Intersectionality at a Dyke March in Hamburg, Germany

Intersectionality or intersectional theory studies the relation between the many different ways that people are kept in a lower social position, controlled, and left out of important parts of society because of their differences. Kimberlé Williams Crenshaw gave the name "intersectionality" to this concept in 1989.

Sometimes a society decides that a group of people are different from themselves. When they do this, they other that group, or marginalize them. Intersectionality points out that people are often othered for more than one reason. These reasons might be gender, race, class, ability, sexual orientation, religion, caste, age, nationality, language, or other parts of identity. Because of this, it suggests that these types of othering cannot be looked at by themselves. They must be looked at together.
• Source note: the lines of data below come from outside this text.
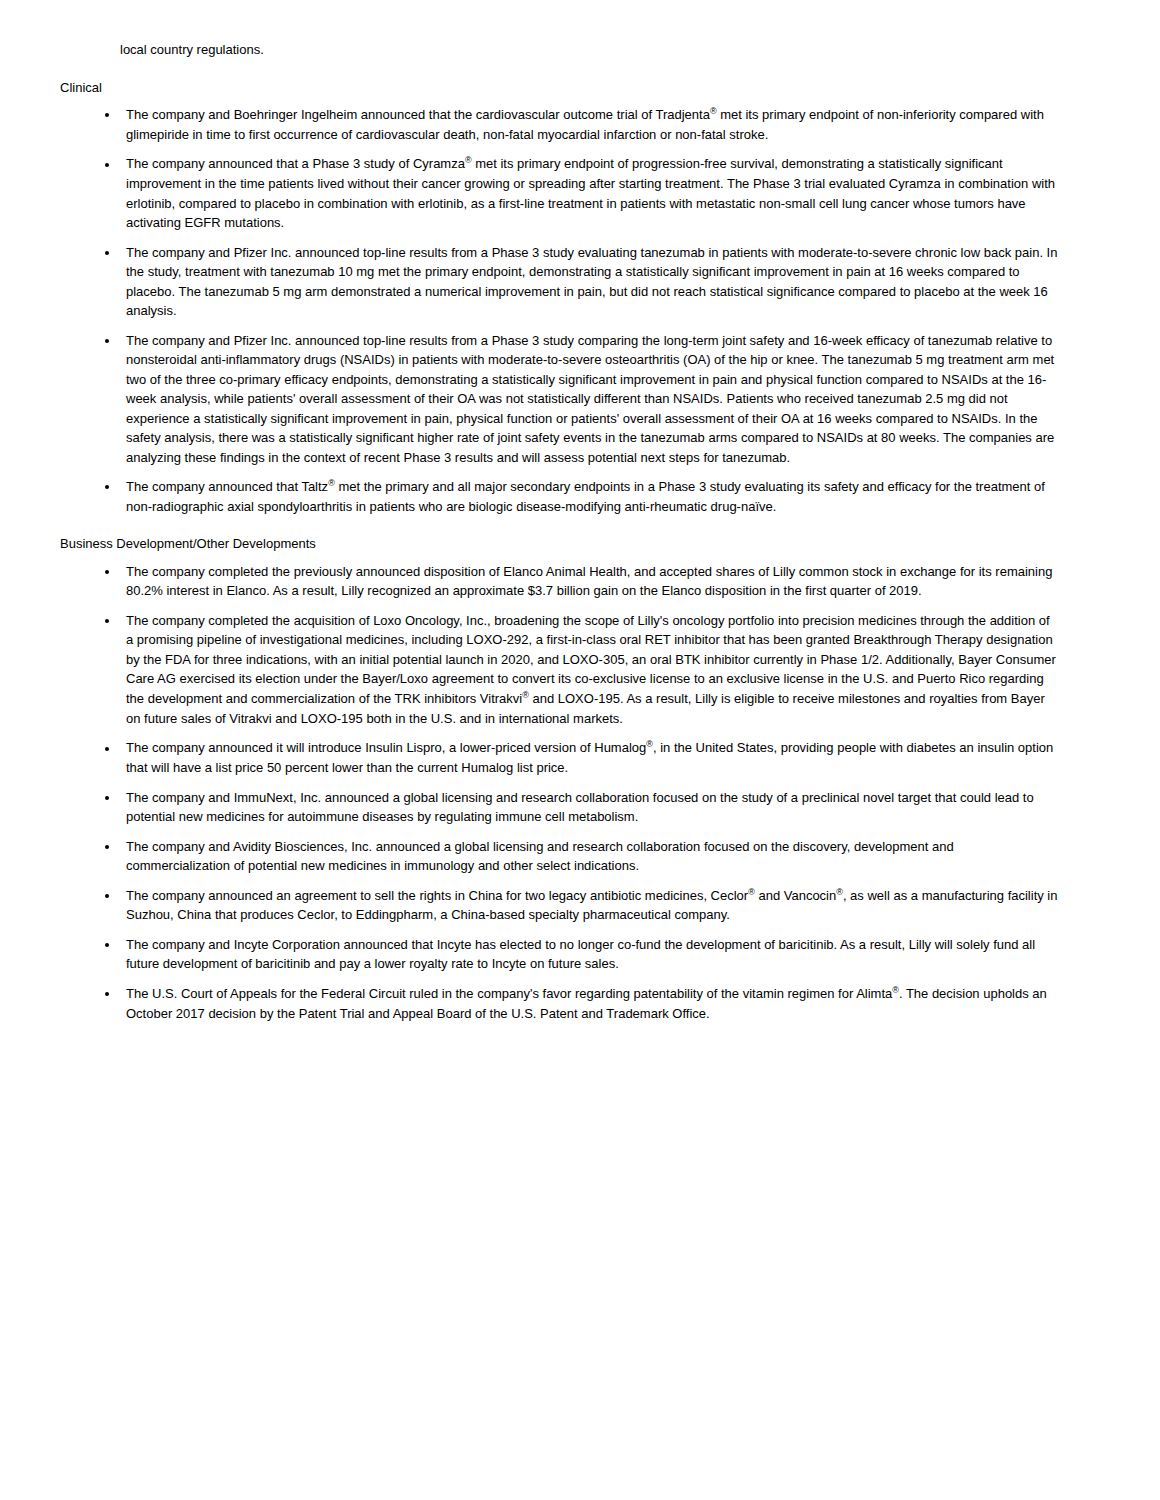local country regulations.
Clinical
The company and Boehringer Ingelheim announced that the cardiovascular outcome trial of Tradjenta® met its primary endpoint of non-inferiority compared with glimepiride in time to first occurrence of cardiovascular death, non-fatal myocardial infarction or non-fatal stroke.
The company announced that a Phase 3 study of Cyramza® met its primary endpoint of progression-free survival, demonstrating a statistically significant improvement in the time patients lived without their cancer growing or spreading after starting treatment. The Phase 3 trial evaluated Cyramza in combination with erlotinib, compared to placebo in combination with erlotinib, as a first-line treatment in patients with metastatic non-small cell lung cancer whose tumors have activating EGFR mutations.
The company and Pfizer Inc. announced top-line results from a Phase 3 study evaluating tanezumab in patients with moderate-to-severe chronic low back pain. In the study, treatment with tanezumab 10 mg met the primary endpoint, demonstrating a statistically significant improvement in pain at 16 weeks compared to placebo. The tanezumab 5 mg arm demonstrated a numerical improvement in pain, but did not reach statistical significance compared to placebo at the week 16 analysis.
The company and Pfizer Inc. announced top-line results from a Phase 3 study comparing the long-term joint safety and 16-week efficacy of tanezumab relative to nonsteroidal anti-inflammatory drugs (NSAIDs) in patients with moderate-to-severe osteoarthritis (OA) of the hip or knee. The tanezumab 5 mg treatment arm met two of the three co-primary efficacy endpoints, demonstrating a statistically significant improvement in pain and physical function compared to NSAIDs at the 16-week analysis, while patients' overall assessment of their OA was not statistically different than NSAIDs. Patients who received tanezumab 2.5 mg did not experience a statistically significant improvement in pain, physical function or patients' overall assessment of their OA at 16 weeks compared to NSAIDs. In the safety analysis, there was a statistically significant higher rate of joint safety events in the tanezumab arms compared to NSAIDs at 80 weeks. The companies are analyzing these findings in the context of recent Phase 3 results and will assess potential next steps for tanezumab.
The company announced that Taltz® met the primary and all major secondary endpoints in a Phase 3 study evaluating its safety and efficacy for the treatment of non-radiographic axial spondyloarthritis in patients who are biologic disease-modifying anti-rheumatic drug-naïve.
Business Development/Other Developments
The company completed the previously announced disposition of Elanco Animal Health, and accepted shares of Lilly common stock in exchange for its remaining 80.2% interest in Elanco. As a result, Lilly recognized an approximate $3.7 billion gain on the Elanco disposition in the first quarter of 2019.
The company completed the acquisition of Loxo Oncology, Inc., broadening the scope of Lilly's oncology portfolio into precision medicines through the addition of a promising pipeline of investigational medicines, including LOXO-292, a first-in-class oral RET inhibitor that has been granted Breakthrough Therapy designation by the FDA for three indications, with an initial potential launch in 2020, and LOXO-305, an oral BTK inhibitor currently in Phase 1/2. Additionally, Bayer Consumer Care AG exercised its election under the Bayer/Loxo agreement to convert its co-exclusive license to an exclusive license in the U.S. and Puerto Rico regarding the development and commercialization of the TRK inhibitors Vitrakvi® and LOXO-195. As a result, Lilly is eligible to receive milestones and royalties from Bayer on future sales of Vitrakvi and LOXO-195 both in the U.S. and in international markets.
The company announced it will introduce Insulin Lispro, a lower-priced version of Humalog®, in the United States, providing people with diabetes an insulin option that will have a list price 50 percent lower than the current Humalog list price.
The company and ImmuNext, Inc. announced a global licensing and research collaboration focused on the study of a preclinical novel target that could lead to potential new medicines for autoimmune diseases by regulating immune cell metabolism.
The company and Avidity Biosciences, Inc. announced a global licensing and research collaboration focused on the discovery, development and commercialization of potential new medicines in immunology and other select indications.
The company announced an agreement to sell the rights in China for two legacy antibiotic medicines, Ceclor® and Vancocin®, as well as a manufacturing facility in Suzhou, China that produces Ceclor, to Eddingpharm, a China-based specialty pharmaceutical company.
The company and Incyte Corporation announced that Incyte has elected to no longer co-fund the development of baricitinib. As a result, Lilly will solely fund all future development of baricitinib and pay a lower royalty rate to Incyte on future sales.
The U.S. Court of Appeals for the Federal Circuit ruled in the company's favor regarding patentability of the vitamin regimen for Alimta®. The decision upholds an October 2017 decision by the Patent Trial and Appeal Board of the U.S. Patent and Trademark Office.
For example, a person can be othered because they are a woman, a person of color, a poor person, and a disabled person at the same time. These different forms of othering make each other worse, shape each other, and prop each other up. This means that the experience of being othered for all of these reasons is different from what would happen if you added them all up. Because of this, fighting each one alone would not help the people who experience many of them at the same time.

Intersectionality says that the different ways people are othered and forced into a lower social position, such as racism, sexism, classism, ableism, homophobia, transphobia, xenophobia and bigotry based on belief, create an entire system. In this system, each of the ways people are held down by society contributes to the other. So if someone wanted to understand how a society began to other a group of people as a race apart from themselves (racialization), they would have to look into the ways that gender, class, sexuality, and other parts of identity shaped this process.

Intersectionality began as a way to understand the ways that women of color in American society were othered. The women who developed the theory were challenging the feminism of their time. They saw it as being too focused on the issues of wealthy white women. They felt that this left behind the women who needed feminism the most, and only helped the women who already had the most power. They were also criticizing the Civil Rights Movement. They saw it as being too focused on men and leaving women of color behind. They believed they had a place in both of these movements, and that these parts of their lives could not be separated. Intersectional theory quickly grew to include the relation between all of the many other ways that people are othered and kept in a lower social position, such as sexuality, ability, and the gender binary.